▶ [Task instructions]: Print the records below exactly, starting at the first line and stopping after the line that contains "X114300Y76200D03*". Leave out any pictures.

▶ [Machine-readable hardware designs]:

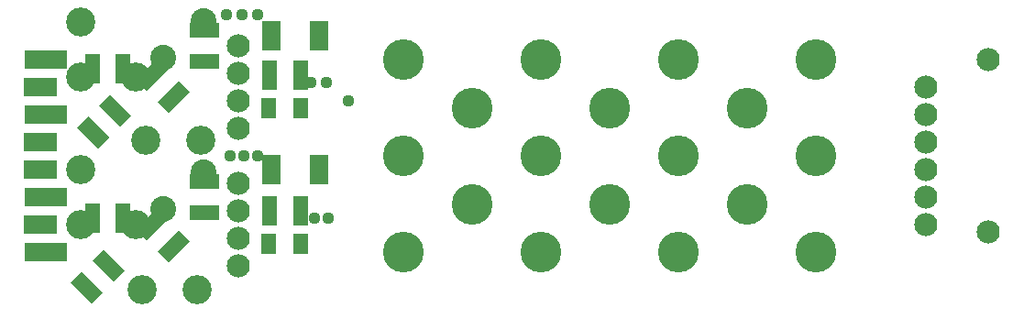
<source format=gbr>
G04 EAGLE Gerber RS-274X export*
G75*
%MOMM*%
%FSLAX34Y34*%
%LPD*%
%INSoldermask Bottom*%
%IPPOS*%
%AMOC8*
5,1,8,0,0,1.08239X$1,22.5*%
G01*
%ADD10C,3.759200*%
%ADD11C,2.133600*%
%ADD12C,2.692400*%
%ADD13R,2.743200X1.473200*%
%ADD14C,2.387600*%
%ADD15R,3.968750X1.746250*%
%ADD16R,3.016250X1.746250*%
%ADD17R,1.473200X2.743200*%
%ADD18R,1.790600X2.743200*%
%ADD19R,1.346200X1.905000*%
%ADD20C,1.109600*%


D10*
X647700Y127000D03*
X266700Y127000D03*
X393700Y127000D03*
X520700Y127000D03*
X647700Y38100D03*
X266700Y38100D03*
X393700Y38100D03*
X520700Y38100D03*
X266700Y215900D03*
X393700Y215900D03*
X520700Y215900D03*
X584200Y171450D03*
X330200Y171450D03*
X457200Y171450D03*
X584200Y82550D03*
X330200Y82550D03*
X457200Y82550D03*
X647700Y215900D03*
D11*
X114300Y101600D03*
X114300Y152400D03*
X114300Y76200D03*
X114300Y50800D03*
X114300Y25400D03*
X114300Y177800D03*
X114300Y203200D03*
X114300Y228600D03*
X749300Y114300D03*
X749300Y139700D03*
X749300Y88900D03*
X749300Y63500D03*
X749300Y165100D03*
X749300Y190500D03*
X806450Y57150D03*
X806450Y215900D03*
D12*
X-31750Y114300D03*
X-31750Y63500D03*
X19050Y63500D03*
D13*
G36*
X69459Y48361D02*
X50062Y28964D01*
X39645Y39381D01*
X59042Y58778D01*
X69459Y48361D01*
G37*
G36*
X49254Y68568D02*
X29857Y49171D01*
X19440Y59588D01*
X38837Y78985D01*
X49254Y68568D01*
G37*
G36*
X-21489Y-9134D02*
X-40886Y10263D01*
X-30469Y20680D01*
X-11072Y1283D01*
X-21489Y-9134D01*
G37*
G36*
X-1282Y11071D02*
X-20679Y30468D01*
X-10262Y40885D01*
X9135Y21488D01*
X-1282Y11071D01*
G37*
X82550Y103188D03*
X82550Y74613D03*
D14*
X45242Y78224D03*
X81758Y112276D03*
D12*
X-31750Y250825D03*
X-31750Y200025D03*
X19050Y200025D03*
D13*
G36*
X69459Y186474D02*
X50062Y167077D01*
X39645Y177494D01*
X59042Y196891D01*
X69459Y186474D01*
G37*
G36*
X49254Y206681D02*
X29857Y187284D01*
X19440Y197701D01*
X38837Y217098D01*
X49254Y206681D01*
G37*
G36*
X-15139Y133741D02*
X-34536Y153138D01*
X-24119Y163555D01*
X-4722Y144158D01*
X-15139Y133741D01*
G37*
G36*
X5068Y153946D02*
X-14329Y173343D01*
X-3912Y183760D01*
X15485Y164363D01*
X5068Y153946D01*
G37*
X82550Y242888D03*
X82550Y214313D03*
D14*
X45242Y217924D03*
X81758Y251976D03*
D15*
X-63500Y215900D03*
X-63500Y165100D03*
X-63500Y88900D03*
X-63500Y38100D03*
D16*
X-68263Y139700D03*
X-68263Y114300D03*
X-68263Y63500D03*
X-68263Y190500D03*
D17*
X7938Y207962D03*
X-20638Y207963D03*
X7938Y69849D03*
X-20638Y69850D03*
D12*
X28575Y141288D03*
X79375Y141288D03*
X25400Y3175D03*
X76200Y3175D03*
D18*
X188913Y114300D03*
X144463Y114300D03*
D17*
X142875Y201614D03*
X171451Y201613D03*
X142875Y76201D03*
X171451Y76200D03*
D18*
X188913Y238125D03*
X144463Y238125D03*
D19*
X171895Y171450D03*
X142431Y171450D03*
X171895Y46038D03*
X142431Y46038D03*
D20*
X215900Y177800D03*
X-63500Y38100D03*
X-63500Y165100D03*
X180975Y195263D03*
X-63500Y215900D03*
X-63500Y88900D03*
X-76200Y215900D03*
X-50800Y215900D03*
X-76200Y165100D03*
X-50800Y165100D03*
X-50800Y88900D03*
X-76200Y88900D03*
X-76200Y38100D03*
X131763Y127000D03*
X119063Y127000D03*
X106363Y127000D03*
X195263Y195263D03*
X196850Y69850D03*
X184150Y69850D03*
X-50800Y38100D03*
X103188Y257175D03*
X117475Y257175D03*
X131763Y257175D03*
M02*

</source>
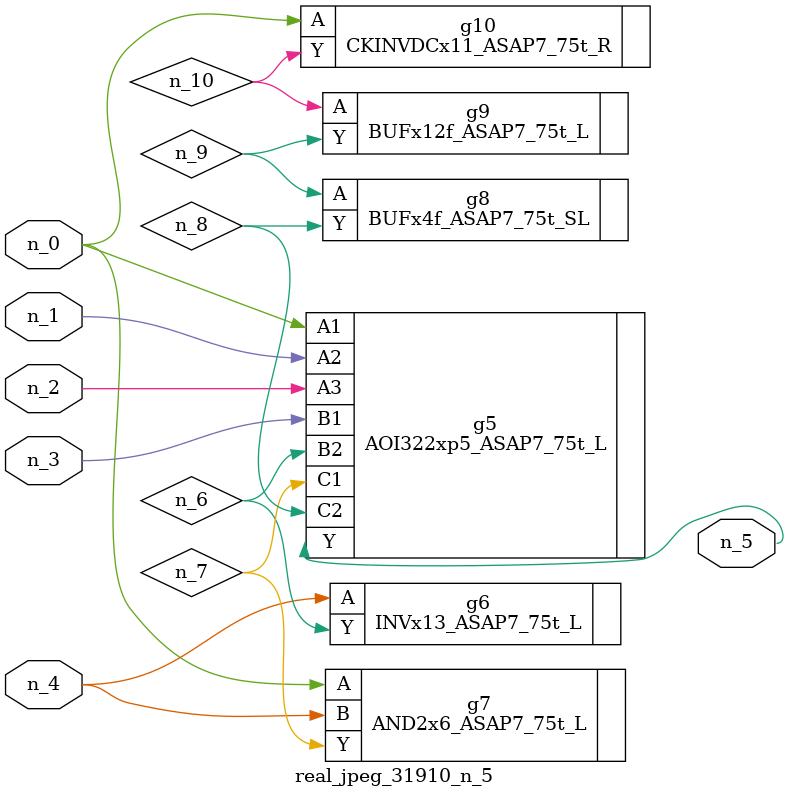
<source format=v>
module real_jpeg_31910_n_5 (n_4, n_0, n_1, n_2, n_3, n_5);

input n_4;
input n_0;
input n_1;
input n_2;
input n_3;

output n_5;

wire n_8;
wire n_6;
wire n_7;
wire n_10;
wire n_9;

AOI322xp5_ASAP7_75t_L g5 ( 
.A1(n_0),
.A2(n_1),
.A3(n_2),
.B1(n_3),
.B2(n_6),
.C1(n_7),
.C2(n_8),
.Y(n_5)
);

AND2x6_ASAP7_75t_L g7 ( 
.A(n_0),
.B(n_4),
.Y(n_7)
);

CKINVDCx11_ASAP7_75t_R g10 ( 
.A(n_0),
.Y(n_10)
);

INVx13_ASAP7_75t_L g6 ( 
.A(n_4),
.Y(n_6)
);

BUFx4f_ASAP7_75t_SL g8 ( 
.A(n_9),
.Y(n_8)
);

BUFx12f_ASAP7_75t_L g9 ( 
.A(n_10),
.Y(n_9)
);


endmodule
</source>
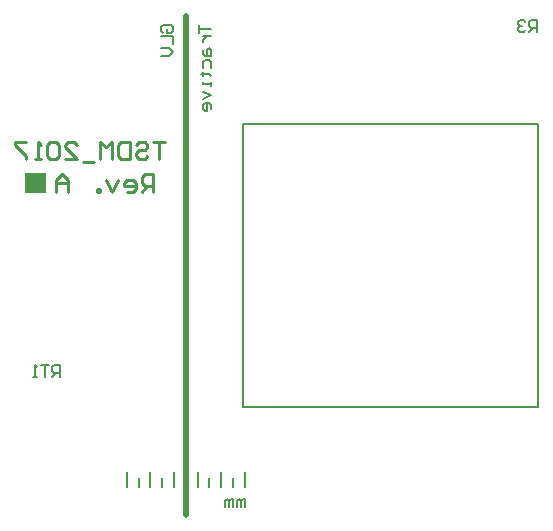
<source format=gbo>
G04 Layer_Color=32896*
%FSLAX44Y44*%
%MOMM*%
G71*
G01*
G75*
%ADD17C,0.2500*%
%ADD23C,0.2000*%
%ADD26C,0.5000*%
G36*
X41250Y276250D02*
X23750D01*
Y293750D01*
X41250D01*
Y276250D01*
D02*
G37*
D17*
X132500Y277500D02*
Y292495D01*
X125002D01*
X122503Y289996D01*
Y284998D01*
X125002Y282498D01*
X132500D01*
X127502D02*
X122503Y277500D01*
X110007D02*
X115006D01*
X117505Y279999D01*
Y284998D01*
X115006Y287497D01*
X110007D01*
X107508Y284998D01*
Y282498D01*
X117505D01*
X102510Y287497D02*
X97511Y277500D01*
X92513Y287497D01*
X87515Y277500D02*
Y279999D01*
X85015D01*
Y277500D01*
X87515D01*
X60023D02*
Y287497D01*
X55025Y292495D01*
X50027Y287497D01*
Y277500D01*
Y284998D01*
X60023D01*
X142500Y319995D02*
X132503D01*
X137502D01*
Y305000D01*
X117508Y317496D02*
X120007Y319995D01*
X125006D01*
X127505Y317496D01*
Y314997D01*
X125006Y312498D01*
X120007D01*
X117508Y309998D01*
Y307499D01*
X120007Y305000D01*
X125006D01*
X127505Y307499D01*
X112510Y319995D02*
Y305000D01*
X105012D01*
X102513Y307499D01*
Y317496D01*
X105012Y319995D01*
X112510D01*
X97515Y305000D02*
Y319995D01*
X92516Y314997D01*
X87518Y319995D01*
Y305000D01*
X82519Y302501D02*
X72523D01*
X57527Y305000D02*
X67524D01*
X57527Y314997D01*
Y317496D01*
X60027Y319995D01*
X65025D01*
X67524Y317496D01*
X52529D02*
X50030Y319995D01*
X45032D01*
X42532Y317496D01*
Y307499D01*
X45032Y305000D01*
X50030D01*
X52529Y307499D01*
Y317496D01*
X37534Y305000D02*
X32536D01*
X35035D01*
Y319995D01*
X37534Y317496D01*
X25038Y319995D02*
X15041D01*
Y317496D01*
X25038Y307499D01*
Y305000D01*
D23*
X208500Y95000D02*
X458500D01*
Y335000D01*
X208500Y95000D02*
Y335000D01*
X458500D01*
X110000Y27500D02*
Y40250D01*
X120000Y27500D02*
Y35250D01*
X130000Y27500D02*
Y40250D01*
X140000Y27500D02*
Y35250D01*
X150000Y27500D02*
Y40250D01*
X170000Y27500D02*
Y40250D01*
X180000Y27500D02*
Y35250D01*
X190000Y27500D02*
Y40250D01*
X200000Y27500D02*
Y35250D01*
X210000Y27250D02*
Y40250D01*
X53750Y121000D02*
Y130997D01*
X48752D01*
X47085Y129331D01*
Y125998D01*
X48752Y124332D01*
X53750D01*
X50418D02*
X47085Y121000D01*
X43753Y130997D02*
X37089D01*
X40421D01*
Y121000D01*
X33756D02*
X30424D01*
X32090D01*
Y130997D01*
X33756Y129331D01*
X457552Y412550D02*
Y422547D01*
X452554D01*
X450887Y420881D01*
Y417548D01*
X452554Y415882D01*
X457552D01*
X454220D02*
X450887Y412550D01*
X447555Y420881D02*
X445889Y422547D01*
X442557D01*
X440891Y420881D01*
Y419215D01*
X442557Y417548D01*
X444223D01*
X442557D01*
X440891Y415882D01*
Y414216D01*
X442557Y412550D01*
X445889D01*
X447555Y414216D01*
X171003Y419000D02*
Y412336D01*
Y415668D01*
X181000D01*
X174335Y409003D02*
X181000D01*
X177668D01*
X176002Y407337D01*
X174335Y405671D01*
Y404005D01*
Y397340D02*
Y394008D01*
X176002Y392342D01*
X181000D01*
Y397340D01*
X179334Y399006D01*
X177668Y397340D01*
Y392342D01*
X174335Y382345D02*
Y387343D01*
X176002Y389010D01*
X179334D01*
X181000Y387343D01*
Y382345D01*
X172669Y377347D02*
X174335D01*
Y379013D01*
Y375681D01*
Y377347D01*
X179334D01*
X181000Y375681D01*
Y370682D02*
Y367350D01*
Y369016D01*
X174335D01*
Y370682D01*
Y362352D02*
X181000Y359019D01*
X174335Y355687D01*
X181000Y347356D02*
Y350689D01*
X179334Y352355D01*
X176002D01*
X174335Y350689D01*
Y347356D01*
X176002Y345690D01*
X177668D01*
Y352355D01*
X140669Y412336D02*
X139003Y414002D01*
Y417334D01*
X140669Y419000D01*
X147334D01*
X149000Y417334D01*
Y414002D01*
X147334Y412336D01*
X144002D01*
Y415668D01*
X139003Y409003D02*
X149000D01*
Y402339D01*
X139003Y399006D02*
X145668D01*
X149000Y395674D01*
X145668Y392342D01*
X139003D01*
X210000Y11000D02*
Y17665D01*
X208334D01*
X206668Y15998D01*
Y11000D01*
Y15998D01*
X205002Y17665D01*
X203335Y15998D01*
Y11000D01*
X200003D02*
Y17665D01*
X198337D01*
X196671Y15998D01*
Y11000D01*
Y15998D01*
X195005Y17665D01*
X193339Y15998D01*
Y11000D01*
D26*
X160000Y3500D02*
Y426500D01*
M02*

</source>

▶ [Solution to this task]:
<source format=gbr>
G04 EAGLE Gerber RS-274X export*
G75*
%MOMM*%
%FSLAX34Y34*%
%LPD*%
%INSoldermask Bottom*%
%IPPOS*%
%AMOC8*
5,1,8,0,0,1.08239X$1,22.5*%
G01*
%ADD10C,3.759200*%
%ADD11C,2.133600*%
%ADD12C,2.692400*%
%ADD13R,2.743200X1.473200*%
%ADD14C,2.387600*%
%ADD15R,3.968750X1.746250*%
%ADD16R,3.016250X1.746250*%
%ADD17R,1.473200X2.743200*%
%ADD18R,1.790600X2.743200*%
%ADD19R,1.346200X1.905000*%
%ADD20C,1.109600*%


D10*
X647700Y127000D03*
X266700Y127000D03*
X393700Y127000D03*
X520700Y127000D03*
X647700Y38100D03*
X266700Y38100D03*
X393700Y38100D03*
X520700Y38100D03*
X266700Y215900D03*
X393700Y215900D03*
X520700Y215900D03*
X584200Y171450D03*
X330200Y171450D03*
X457200Y171450D03*
X584200Y82550D03*
X330200Y82550D03*
X457200Y82550D03*
X647700Y215900D03*
D11*
X114300Y101600D03*
X114300Y152400D03*
X114300Y76200D03*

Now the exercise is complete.